- Opening Delimiter -

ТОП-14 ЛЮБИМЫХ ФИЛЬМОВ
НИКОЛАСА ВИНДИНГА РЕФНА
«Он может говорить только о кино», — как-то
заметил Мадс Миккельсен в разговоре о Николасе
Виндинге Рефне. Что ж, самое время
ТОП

- Closing Delimiter -

— EXERCISE DIRECTIONS —
Output an exact copy of the listing.

— ANSWER BELOW —
ТОП-14 ЛЮБИМЫХ ФИЛЬМОВ
НИКОЛАСА ВИНДИНГА РЕФНА
«Он может говорить только о кино», — как-то
заметил Мадс Миккельсен в разговоре о Николасе
Виндинге Рефне. Что ж, самое время
ТОП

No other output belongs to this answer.